_Saved entries_
Start of Block
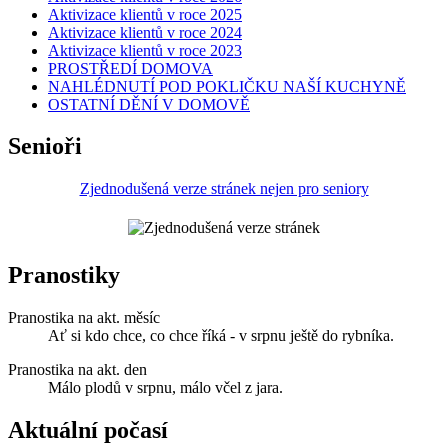
Aktivizace klientů v roce 2025
Aktivizace klientů v roce 2024
Aktivizace klientů v roce 2023
PROSTŘEDÍ DOMOVA
NAHLÉDNUTÍ POD POKLIČKU NAŠÍ KUCHYNĚ
OSTATNÍ DĚNÍ V DOMOVĚ
Senioři
Zjednodušená verze stránek nejen pro seniory
Pranostiky
Pranostika na akt. měsíc
Ať si kdo chce, co chce říká - v srpnu ještě do rybníka.
Pranostika na akt. den
Málo plodů v srpnu, málo včel z jara.
Aktuální počasí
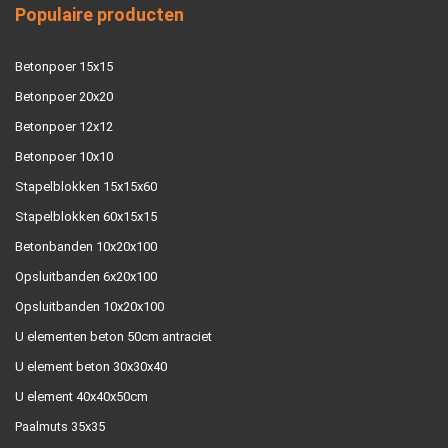
Populaire producten
Betonpoer 15x15
Betonpoer 20x20
Betonpoer 12x12
Betonpoer 10x10
Stapelblokken 15x15x60
Stapelblokken 60x15x15
Betonbanden 10x20x100
Opsluitbanden 6x20x100
Opsluitbanden 10x20x100
U elementen beton 50cm antraciet
U element beton 30x30x40
U element 40x40x50cm
Paalmuts 35x35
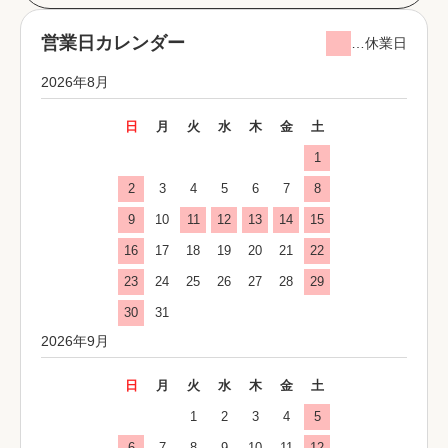
営業日カレンダー
…休業日
2026年8月
日
月
火
水
木
金
土
1
2
3
4
5
6
7
8
9
10
11
12
13
14
15
16
17
18
19
20
21
22
23
24
25
26
27
28
29
30
31
2026年9月
日
月
火
水
木
金
土
1
2
3
4
5
6
7
8
9
10
11
12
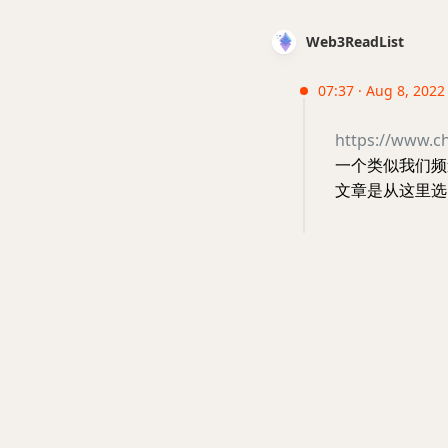
Web3ReadList
07:37 · Aug 8, 2022
https://www.ch
一个类似我们频
文章是从这里选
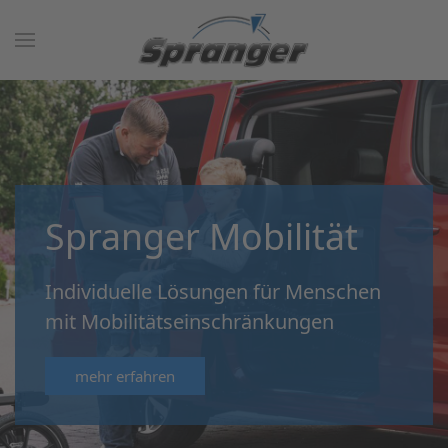
Spranger Mobilität
Individuelle Lösungen für Menschen
mit Mobilitätseinschränkungen
mehr erfahren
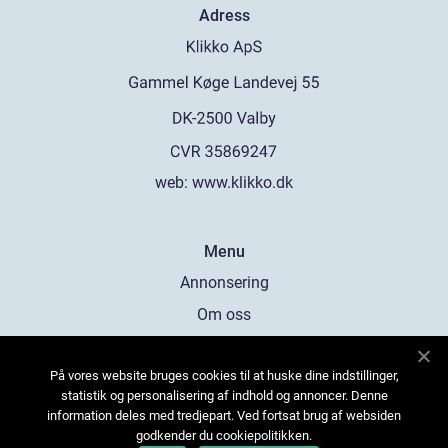
Adress
web:
www.klikko.dk
Menu
Annonsering
Om oss
Cookies
På vores website bruges cookies til at huske dine indstillinger,
Kontakta oss
statistik og personalisering af indhold og annoncer. Denne
Sitemap
information deles med tredjepart. Ved fortsat brug af websiden
godkender du cookiepolitikken.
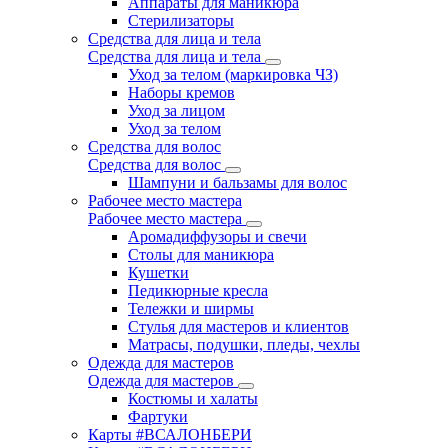
Аппараты для маникюра
Стерилизаторы
Средства для лица и тела
Средства для лица и тела
Уход за телом (маркировка ЧЗ)
Наборы кремов
Уход за лицом
Уход за телом
Средства для волос
Средства для волос
Шампуни и бальзамы для волос
Рабочее место мастера
Рабочее место мастера
Аромадиффузоры и свечи
Столы для маникюра
Кушетки
Педикюрные кресла
Тележки и ширмы
Стулья для мастеров и клиентов
Матрасы, подушки, пледы, чехлы
Одежда для мастеров
Одежда для мастеров
Костюмы и халаты
Фартуки
Карты #ВСАЛОНБЕРИ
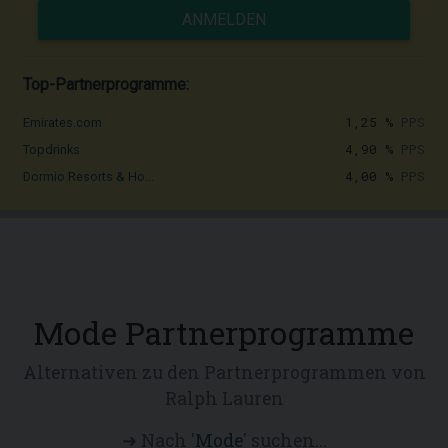
ANMELDEN
Top-Partnerprogramme:
1,25 %
PPS
Emirates.com
4,90 %
PPS
Topdrinks
4,00 %
PPS
Dormio Resorts & Ho...
Mode Partnerprogramme
Alternativen zu den Partnerprogrammen von
Ralph Lauren
➜ Nach '
Mode
' suchen...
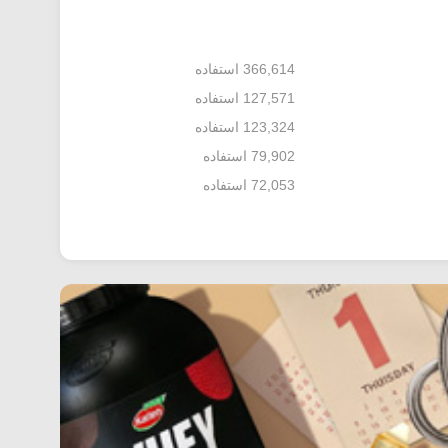
366,614 استفاده
127,571 استفاده
123,324 استفاده
79,902 استفاده
72,053 استفاده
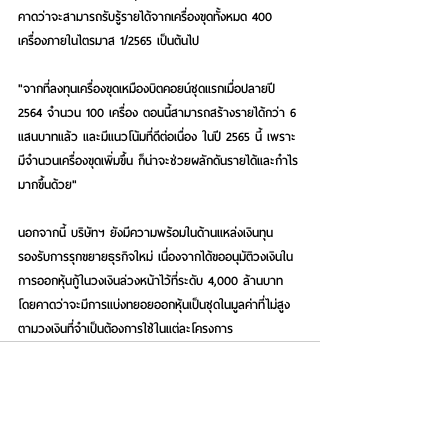
คาดว่าจะสามารถรับรู้รายได้จากเครื่องขุดทั้งหมด 400 
เครื่องภายในไตรมาส 1/2565 เป็นต้นไป
"จากที่ลงทุนเครื่องขุดเหมืองบิตคอยน์ชุดแรกเมื่อปลายปี 
2564 จำนวน 100 เครื่อง ตอนนี้สามารถสร้างรายได้กว่า 6 
แสนบาทแล้ว และมีแนวโน้มที่ดีต่อเนื่อง ในปี 2565 นี้ เพราะ
มีจำนวนเครื่องขุดเพิ่มขึ้น ก็น่าจะช่วยผลักดันรายได้และกำไร
มากขึ้นด้วย"
นอกจากนี้ บริษัทฯ ยังมีความพร้อมในด้านแหล่งเงินทุน
รองรับการรุกขยายธุรกิจใหม่ เนื่องจากได้ขออนุมัติวงเงินใน
การออกหุ้นกู้ในวงเงินล่วงหน้าไว้ที่ระดับ 4,000 ล้านบาท 
โดยคาดว่าจะมีการแบ่งทยอยออกหุ้นเป็นชุดในมูลค่าที่ไม่สูง 
ตามวงเงินที่จำเป็นต้องการใช้ในแต่ละโครงการ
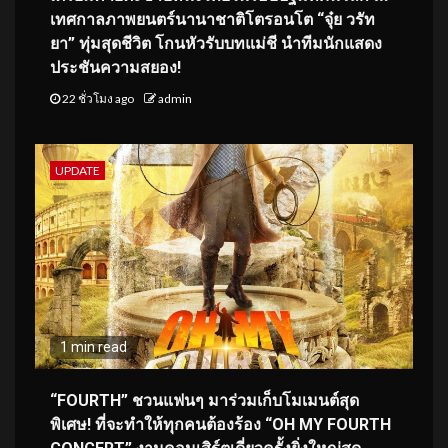
เทศกาลภาพยนตร์นานาชาติโตรอนโต “จุ๋ย วรัท
ยา” ทุ่มสุดชีวิต โกนหัวรับบทแม่ชี นำทีมนักแสดง
ประชันความสยอง!
22 ชั่วโมง ago
admin
UPDATE
1 min read
“FOURTH” ชวนแฟนๆ มาร่วมเก็บโมเมนต์สุด
พิเศษ! ที่จะทำให้ทุกคนต้องร้อง “OH MY FOURTH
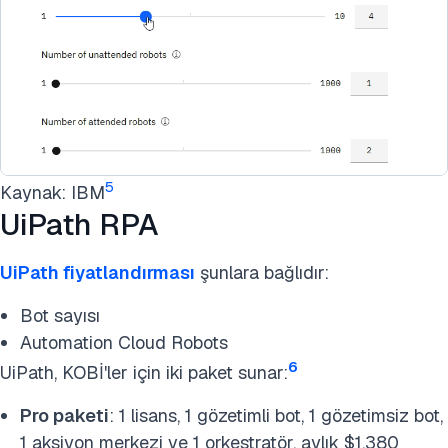
5
Kaynak: IBM
UiPath RPA
UiPath fiyatlandırması
şunlara bağlıdır:
Bot sayısı
Automation Cloud Robots
6
UiPath, KOBİ'ler için iki paket sunar:
Pro paketi
: 1 lisans, 1 gözetimli bot, 1 gözetimsiz bot,
1 aksiyon merkezi ve 1 orkestratör, aylık $1,380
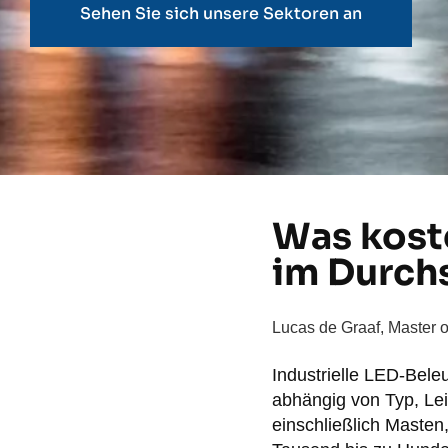
Sehen Sie sich unsere Sektoren an
Was koste
im Durch
Lucas de Graaf, Master 
Industrielle LED-Bele
abhängig von Typ, Lei
einschließlich Masten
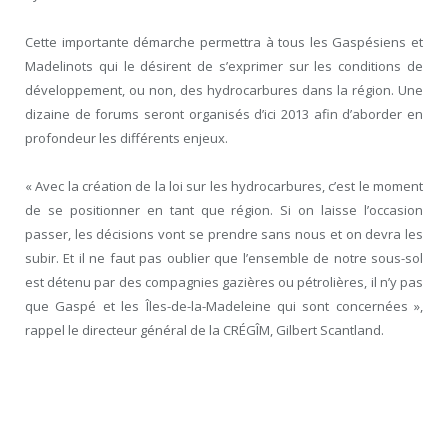
Cette importante démarche permettra à tous les Gaspésiens et
Madelinots qui le désirent de s’exprimer sur les conditions de
développement, ou non, des hydrocarbures dans la région. Une
dizaine de forums seront organisés d’ici 2013 afin d’aborder en
profondeur les différents enjeux.
« Avec la création de la loi sur les hydrocarbures, c’est le moment
de se positionner en tant que région. Si on laisse l’occasion
passer, les décisions vont se prendre sans nous et on devra les
subir. Et il ne faut pas oublier que l’ensemble de notre sous-sol
est détenu par des compagnies gazières ou pétrolières, il n’y pas
que Gaspé et les Îles-de-la-Madeleine qui sont concernées »,
rappel le directeur général de la CRÉGÎM, Gilbert Scantland.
End of Block
_What needs to be done_
Pull every line of text from the listing word for word and leave out the pictures.

_Answer section_
Aktivizace klientů v roce 2025
Aktivizace klientů v roce 2024
Aktivizace klientů v roce 2023
PROSTŘEDÍ DOMOVA
NAHLÉDNUTÍ POD POKLIČKU NAŠÍ KUCHYNĚ
OSTATNÍ DĚNÍ V DOMOVĚ
Senioři
Zjednodušená verze stránek nejen pro seniory
Pranostiky
Pranostika na akt. měsíc
Ať si kdo chce, co chce říká - v srpnu ještě do rybníka.
Pranostika na akt. den
Málo plodů v srpnu, málo včel z jara.
Aktuální počasí
Populaire producten
Betonpoer 15x15
Betonpoer 20x20
Betonpoer 12x12
Betonpoer 10x10
Stapelblokken 15x15x60
Stapelblokken 60x15x15
Betonbanden 10x20x100
Opsluitbanden 6x20x100
Opsluitbanden 10x20x100
U elementen beton 50cm antraciet
U element beton 30x30x40
U element 40x40x50cm
Paalmuts 35x35
営業日カレンダー
…休業日
2026年8月
日
月
火
水
木
金
土
1
2
3
4
5
6
7
8
9
10
11
12
13
14
15
16
17
18
19
20
21
22
23
24
25
26
27
28
29
30
31
2026年9月
日
月
火
水
木
金
土
1
2
3
4
5
6
7
8
9
10
11
12
Web3ReadList
07:37 · Aug 8, 2022
https://www.ch
一个类似我们频
文章是从这里选
Spranger Mobilität
Individuelle Lösungen für Menschen
mit Mobilitätseinschränkungen
mehr erfahren
Adress
web:
www.klikko.dk
Menu
Annonsering
Om oss
Cookies
På vores website bruges cookies til at huske dine indstillinger,
Kontakta oss
statistik og personalisering af indhold og annoncer. Denne
Sitemap
information deles med tredjepart. Ved fortsat brug af websiden
godkender du cookiepolitikken.
Аппараты для маникюра
Стерилизаторы
Средства для лица и тела
Средства для лица и тела
Уход за телом (маркировка ЧЗ)
Наборы кремов
Уход за лицом
Уход за телом
Средства для волос
Средства для волос
Шампуни и бальзамы для волос
Рабочее место мастера
Рабочее место мастера
Аромадиффузоры и свечи
Столы для маникюра
Кушетки
Педикюрные кресла
Тележки и ширмы
Стулья для мастеров и клиентов
Матрасы, подушки, пледы, чехлы
Одежда для мастеров
Одежда для мастеров
Костюмы и халаты
Фартуки
Карты #ВСАЛОНБЕРИ
ANMELDEN
Top-Partnerprogramme:
1,25 %
PPS
Emirates.com
4,90 %
PPS
Topdrinks
4,00 %
PPS
Dormio Resorts & Ho...
Mode Partnerprogramme
Alternativen zu den Partnerprogrammen von
Ralph Lauren
➜ Nach '
Mode
' suchen...
366,614 استفاده
127,571 استفاده
123,324 استفاده
79,902 استفاده
72,053 استفاده
คาดว่าจะสามารถรับรู้รายได้จากเครื่องขุดทั้งหมด 400 
เครื่องภายในไตรมาส 1/2565 เป็นต้นไป
"จากที่ลงทุนเครื่องขุดเหมืองบิตคอยน์ชุดแรกเมื่อปลายปี 
2564 จำนวน 100 เครื่อง ตอนนี้สามารถสร้างรายได้กว่า 6 
แสนบาทแล้ว และมีแนวโน้มที่ดีต่อเนื่อง ในปี 2565 นี้ เพราะ
มีจำนวนเครื่องขุดเพิ่มขึ้น ก็น่าจะช่วยผลักดันรายได้และกำไร
มากขึ้นด้วย"
นอกจากนี้ บริษัทฯ ยังมีความพร้อมในด้านแหล่งเงินทุน
รองรับการรุกขยายธุรกิจใหม่ เนื่องจากได้ขออนุมัติวงเงินใน
การออกหุ้นกู้ในวงเงินล่วงหน้าไว้ที่ระดับ 4,000 ล้านบาท 
โดยคาดว่าจะมีการแบ่งทยอยออกหุ้นเป็นชุดในมูลค่าที่ไม่สูง 
ตามวงเงินที่จำเป็นต้องการใช้ในแต่ละโครงการ
เทศกาลภาพยนตร์นานาชาติโตรอนโต “จุ๋ย วรัท
ยา” ทุ่มสุดชีวิต โกนหัวรับบทแม่ชี นำทีมนักแสดง
ประชันความสยอง!
22 ชั่วโมง ago
admin
UPDATE
1 min read
“FOURTH” ชวนแฟนๆ มาร่วมเก็บโมเมนต์สุด
พิเศษ! ที่จะทำให้ทุกคนต้องร้อง “OH MY FOURTH
5
Kaynak: IBM
UiPath RPA
UiPath fiyatlandırması
şunlara bağlıdır:
Bot sayısı
Automation Cloud Robots
6
UiPath, KOBİ'ler için iki paket sunar:
Pro paketi
: 1 lisans, 1 gözetimli bot, 1 gözetimsiz bot,
1 aksiyon merkezi ve 1 orkestratör, aylık $1,380
Sehen Sie sich unsere Sektoren an
Was koste
im Durch
Lucas de Graaf, Master 
Industrielle LED-Bele
abhängig von Typ, Lei
einschließlich Masten
Cette importante démarche permettra à tous les Gaspésiens et
Madelinots qui le désirent de s’exprimer sur les conditions de
développement, ou non, des hydrocarbures dans la région. Une
dizaine de forums seront organisés d’ici 2013 afin d’aborder en
profondeur les différents enjeux.
« Avec la création de la loi sur les hydrocarbures, c’est le moment
de se positionner en tant que région. Si on laisse l’occasion
passer, les décisions vont se prendre sans nous et on devra les
subir. Et il ne faut pas oublier que l’ensemble de notre sous-sol
est détenu par des compagnies gazières ou pétrolières, il n’y pas
que Gaspé et les Îles-de-la-Madeleine qui sont concernées »,
rappel le directeur général de la CRÉGÎM, Gilbert Scantland.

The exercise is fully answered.